David Brooks has written a column in which he purports to explain why Trump voters stick with him. The entire piece is structured around a conversation he imagines between “urban guy” and “flyover man.” The first thing to notice is that, in an era when women are increasingly becoming the deciding voting bloc in the country (52 percent of voters in the 2018 election were women), Brooks imagines a conversation between two men.
As someone who lives in the midwest, my biggest issue with this piece is actually personal and stems from his characterization of the Trump supporter as “flyover man.” That fits into a stereotype we hear pretty often—even from some liberals—that almost always goes without a challenge.
Flyover country is used to refer to “the vast swath of America that’s not near the Atlantic or Pacific coasts.” The assumption is that “flyover country” is a pejorative used by “liberal coastal elites” to describe the rest of the country. But writing for National Geographic, Gabe Bullard deconstructs that idea by pointing out that the description is most often used by people who put it in someone else’s mouth.
Rarely is it ever used by a New Yorker or Angelino as a pejorative. “It’s a stereotype of other people’s stereotypes,” lexicographer Ben Zimmer says…
All this is a way of championing a set of values that is imagined to exist outside of big urban centers…Hence the self-coining of flyover country—it’s a way for Midwesterners (and Southerners and people from the plains and mountains) to define themselves relative to the rest of the country. It’s defensive but self-deprecating, a way of shouting out for attention but also a means for identifying yourself by your home region’s lack of attention.
Bullard also notes the downside of this kind of identity construction.
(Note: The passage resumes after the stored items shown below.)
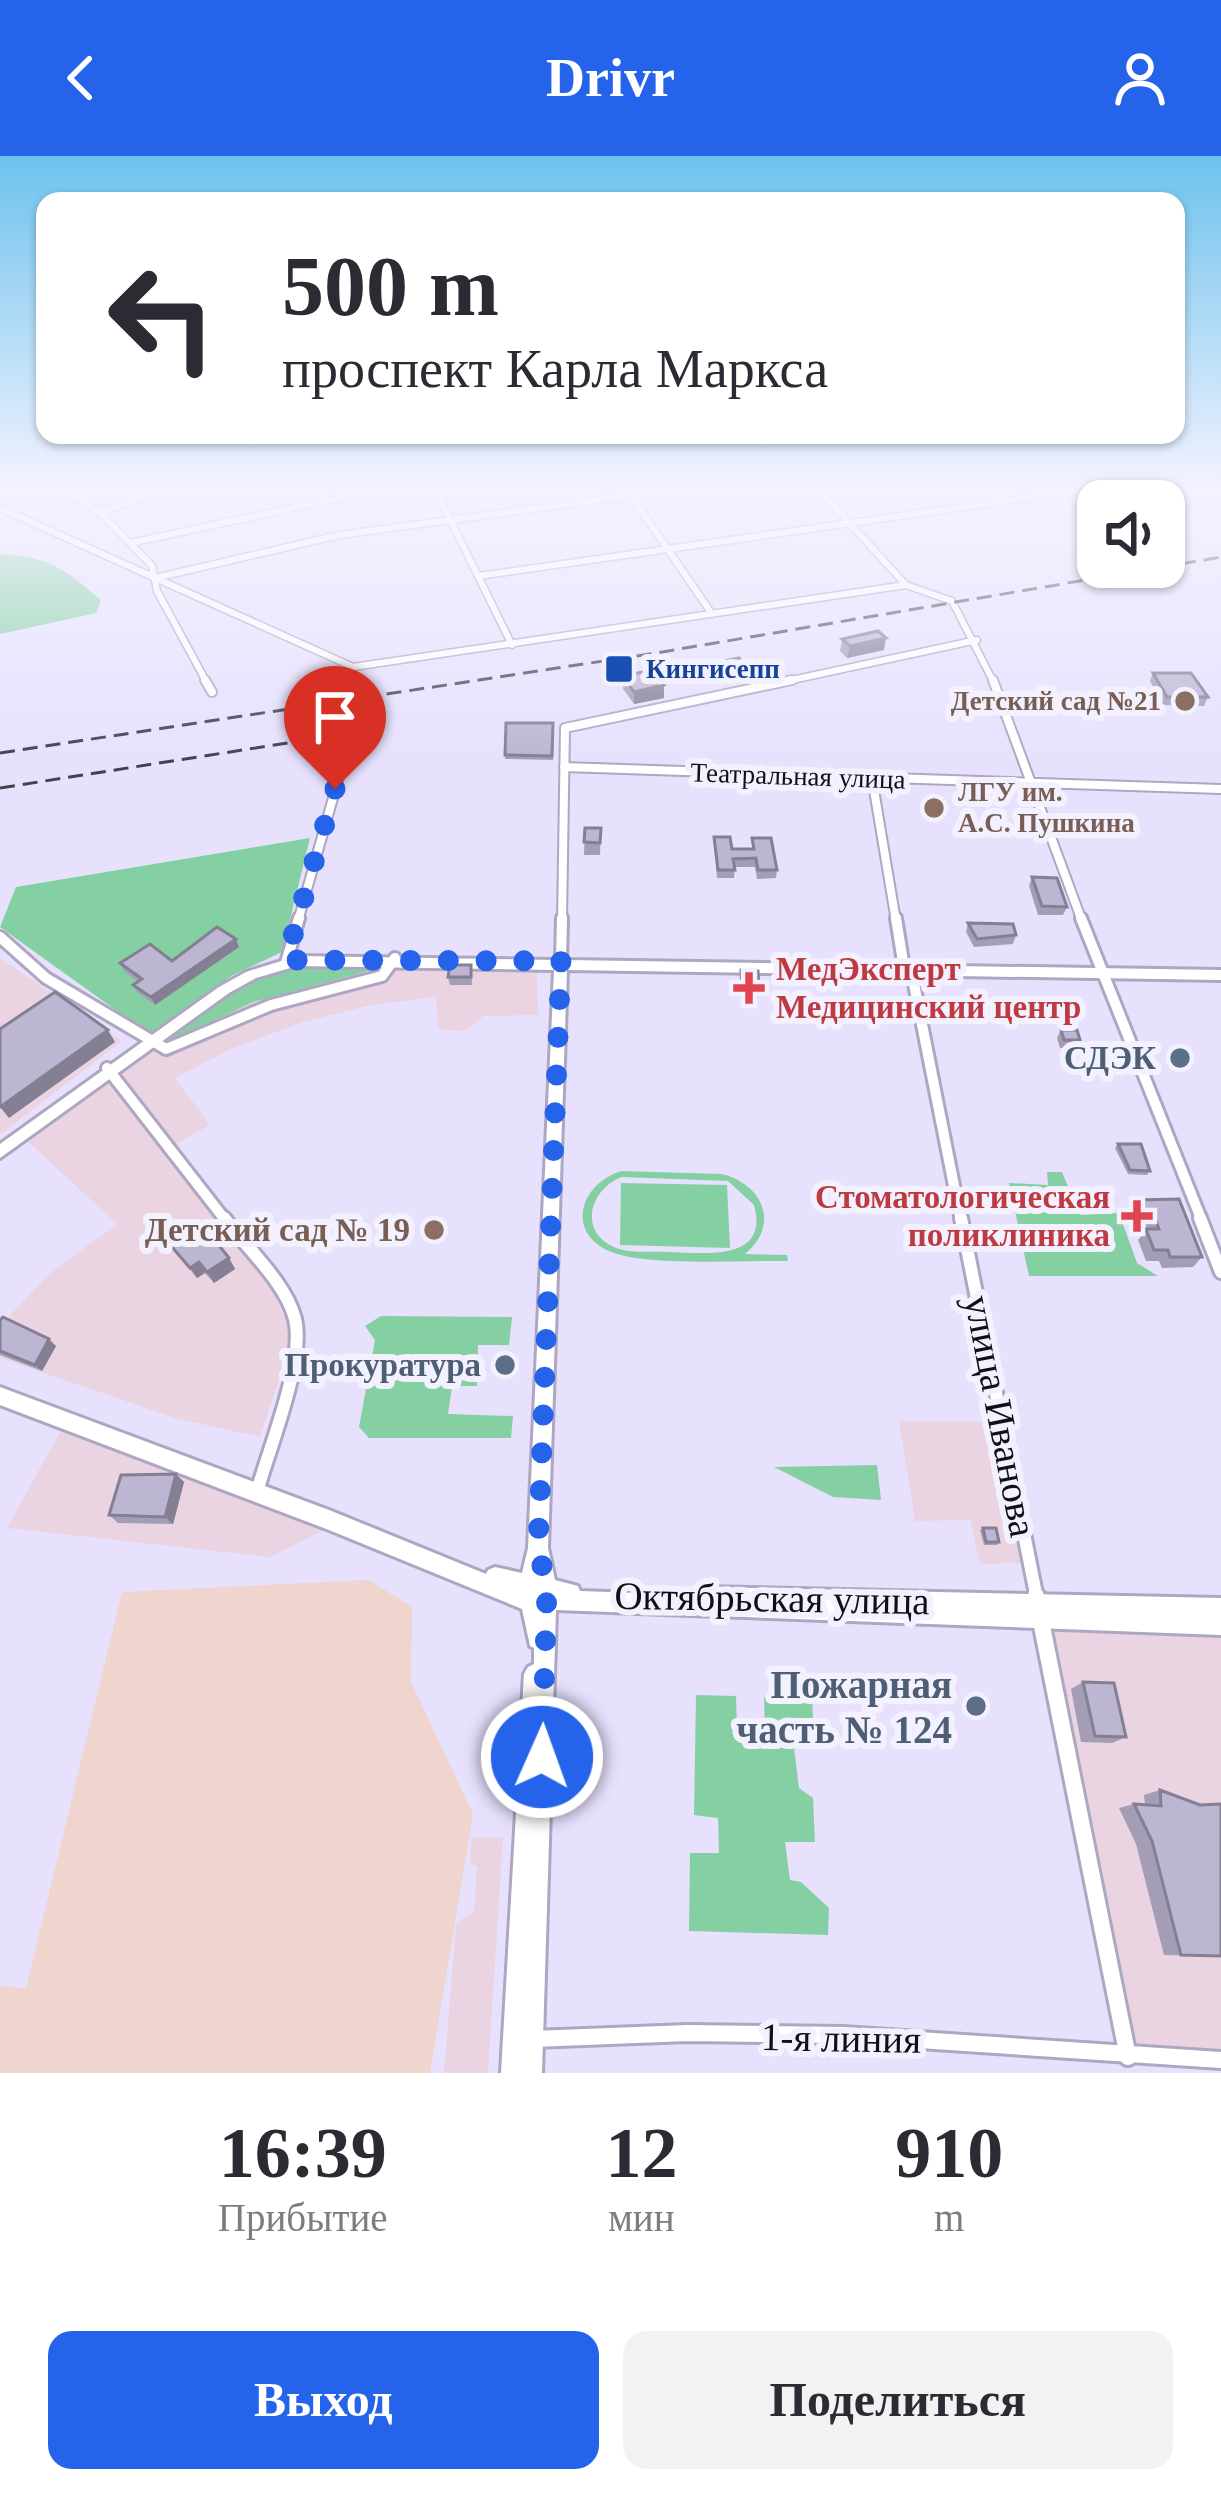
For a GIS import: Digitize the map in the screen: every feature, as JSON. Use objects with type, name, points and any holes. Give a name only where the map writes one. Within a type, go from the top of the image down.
[{"type":"street","points":[[156,580],[212,692]]},
{"type":"street","points":[[160,580],[353,667],[906,585],[952,601],[977,640],[1221,1272]]},
{"type":"street","points":[[481,580],[512,644]]},
{"type":"street","points":[[687,580],[712,614]]},
{"type":"street","points":[[902,580],[906,585]]},
{"type":"street","points":[[514,2073],[538,1627],[565,728],[977,640]]},
{"type":"street","points":[[286,962],[345,756]]},
{"type":"street","name":"Театральная улица","points":[[564,767],[1221,789]]},
{"type":"street","name":"улица Иванова","points":[[872,778],[905,969],[916,996],[1128,2057]]},
{"type":"street","points":[[0,937],[46,978],[166,1049],[252,1010],[382,976],[394,959]]},
{"type":"street","points":[[0,1150],[224,990],[286,962],[394,959],[1221,973]]},
{"type":"street","points":[[108,1069],[280,1291],[296,1319],[295,1355],[259,1485]]},
{"type":"street","name":"Октябрьская улица","points":[[0,1385],[538,1594],[1040,1611],[1221,1608]]},
{"type":"street","points":[[0,1396],[538,1594]]},
{"type":"street","points":[[529,2073],[538,1594]]},
{"type":"street","points":[[1040,1611],[1221,1625]]},
{"type":"street","name":"1-я линия","points":[[533,2039],[675,2034],[945,2040],[1128,2057],[1221,2060]]},
{"type":"shaded area","points":[[0,958],[122,1041],[0,1135]]},
{"type":"shaded area","points":[[283,967],[537,967],[538,1015],[483,1016],[466,1031],[438,1029],[436,997],[376,1004],[303,1022],[231,1049],[175,1078],[210,1125],[176,1144],[119,1070],[224,990]]},
{"type":"shaded area","points":[[109,1078],[271,1287],[293,1337],[260,1437],[178,1419],[0,1358],[0,1326],[48,1275],[117,1224],[23,1137]]},
{"type":"shaded area","points":[[899,1421],[993,1422],[1022,1563],[980,1564],[970,1520],[915,1521]]},
{"type":"shaded area","points":[[65,1423],[334,1525],[270,1557],[7,1528]]},
{"type":"shaded area","points":[[369,1580],[412,1607],[411,1682],[473,1814],[430,2073],[0,2073],[0,1986],[26,1988],[122,1592]]},
{"type":"shaded area","points":[[1039,1604],[1221,1608],[1221,2063],[1128,2057]]},
{"type":"shaded area","points":[[472,1837],[503,1838],[488,2073],[444,2073],[456,1924],[474,1911],[477,1866],[470,1864]]},
{"type":"green space","points":[[0,580],[77,580],[101,600],[96,613],[0,634]]},
{"type":"green space","points":[[310,838],[282,952],[233,975],[149,1034],[0,927],[16,887]]},
{"type":"green space","points":[[297,961],[383,967],[253,1002],[168,1043],[163,1040],[224,990]]},
{"type":"green space","points":[[622,1171],[722,1174],[736,1179],[757,1196],[764,1219],[756,1243],[745,1254],[787,1255],[788,1261],[670,1261],[609,1251],[586,1232],[583,1220],[588,1196]],"holes":[[[622,1177],[728,1181],[754,1205],[756,1223],[752,1237],[731,1250],[627,1251],[602,1240],[595,1231],[592,1210],[596,1200]]]},
{"type":"green space","points":[[1047,1172],[1062,1172],[1080,1215],[1119,1213],[1137,1263],[1158,1276],[1029,1276],[1009,1183],[1048,1185]]},
{"type":"green space","points":[[621,1183],[727,1185],[730,1248],[620,1245]]},
{"type":"green space","points":[[381,1316],[512,1317],[509,1345],[478,1345],[477,1386],[452,1386],[448,1414],[513,1416],[511,1438],[369,1438],[359,1427],[375,1340],[365,1326]]},
{"type":"green space","points":[[877,1465],[881,1500],[833,1497],[774,1467]]},
{"type":"green space","points":[[696,1695],[736,1696],[737,1728],[765,1729],[764,1697],[812,1696],[814,1738],[793,1740],[799,1788],[813,1798],[815,1842],[785,1842],[790,1880],[801,1882],[829,1908],[828,1935],[689,1931],[690,1853],[719,1853],[718,1818],[694,1815]]},
{"type":"building","points":[[878,631],[886,638],[850,646],[842,639]]},
{"type":"building","points":[[739,658],[745,665],[711,671],[710,664]]},
{"type":"building","points":[[653,670],[664,685],[634,692],[623,676]]},
{"type":"building","points":[[1153,673],[1191,673],[1208,697],[1167,697]]},
{"type":"building","points":[[506,723],[553,723],[552,756],[505,755]]},
{"type":"building","points":[[585,828],[601,828],[600,843],[584,842]]},
{"type":"building","points":[[714,837],[730,837],[732,849],[754,849],[752,838],[771,838],[777,870],[758,870],[756,858],[733,859],[735,870],[718,870]]},
{"type":"building","points":[[1032,877],[1057,878],[1067,907],[1042,906]]},
{"type":"building","points":[[968,923],[1013,924],[1016,935],[977,939]]},
{"type":"building","points":[[217,927],[236,939],[151,997],[133,985],[142,979],[120,963],[150,944],[172,961]]},
{"type":"building","points":[[450,965],[471,965],[471,977],[448,977]]},
{"type":"building","points":[[741,970],[758,971],[759,988],[754,993],[742,993]]},
{"type":"building","points":[[55,992],[108,1030],[0,1107],[0,1029]]},
{"type":"building","points":[[1061,1030],[1077,1030],[1080,1040],[1064,1040]]},
{"type":"building","points":[[1118,1144],[1141,1144],[1150,1171],[1130,1170]]},
{"type":"building","points":[[1179,1199],[1202,1257],[1170,1257],[1168,1250],[1154,1250],[1146,1229],[1159,1229],[1153,1212],[1140,1212],[1136,1200]]},
{"type":"building","points":[[199,1230],[205,1238],[210,1234],[229,1258],[207,1272],[199,1262],[190,1268],[172,1247]]},
{"type":"building","points":[[3,1317],[49,1339],[35,1365],[0,1351]]},
{"type":"building","points":[[176,1474],[165,1517],[109,1515],[121,1475]]},
{"type":"building","points":[[983,1528],[996,1528],[999,1542],[986,1542]]},
{"type":"building","points":[[1083,1682],[1114,1683],[1126,1737],[1095,1736]]},
{"type":"building","points":[[1160,1790],[1200,1805],[1221,1804],[1221,1956],[1181,1955],[1152,1841],[1134,1804],[1161,1806]]},
{"type":"railway","points":[[0,753],[656,653],[1083,580]]},
{"type":"railway","points":[[0,788],[300,741]]},
{"type":"place","name":"Кингисепп","points":[[619,669]]},
{"type":"place","name":"Детский сад №21","points":[[1185,701]]},
{"type":"place","name":"ЛГУ им. А.С. Пушкина","points":[[934,808]]},
{"type":"place","name":"МедЭксперт Медицинский центр","points":[[749,988]]},
{"type":"place","name":"СДЭК","points":[[1180,1058]]},
{"type":"place","name":"Стоматологическая поликлиника","points":[[1137,1216]]},
{"type":"place","name":"Детский сад № 19","points":[[434,1230]]},
{"type":"place","name":"Прокуратура","points":[[505,1365]]},
{"type":"place","name":"Пожарная часть № 124","points":[[976,1706]]},
{"type":"route","points":[[335,789],[286,960],[561,961],[538,1548],[547,1588],[542,1757]]}]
Politicians across the spectrum paint this place as more real than the coasts. This year, Ted Cruz blasted fellow Republican presidential candidate Donald Trump’s “New York values.” And in 2008, vice presidential candidate Sarah Palin quoted columnist Westbrook Pegler’s heartland-boosting line “We grow good people in our small towns.” All this is a way of championing a set of values that is imagined to exist outside of big urban centers. It treats middle America like a time capsule from a simpler era, which, when you consider the Dust Bowl, the circumstances that led to the existence of Rust Belt, and the Civil Rights struggles before and after the Great Migration, never really existed for many people.
Romanticizing can also read as patronizing for people in the middle of the country.
The fact of the matter is that Brooks’ imaginary “urban guy” could very well be someone who lives in a flyover city like Minneapolis, Detroit, Columbus, Dallas, Denver, Kansas City, Atlanta, or New Orleans. That’s because flyover country is actually home to a whole host of Democratic enclaves that make up some of the fastest-growing urban centers in the country – even as people assume that, outside of New York and Los Angeles, the rest of us live in small towns that exist in “a time capsule from a simpler era.” That is precisely what I find to be patronizing.
Brooks would have been better served by characterizing Trump supporters as either rural Americans or white evangelicals, because those are the two blocks of voters who maintain an allegiance to the president. They also happen to live, not only in flyover country, but in coastal states.
The content of the discussion Brooks imagines is also a hot mess of stereotypes. But the biggest irony is that an elite coastal journalist—who happens to be a conservative—penned a column in which he is excoriating urban liberals for not understanding people in flyover country.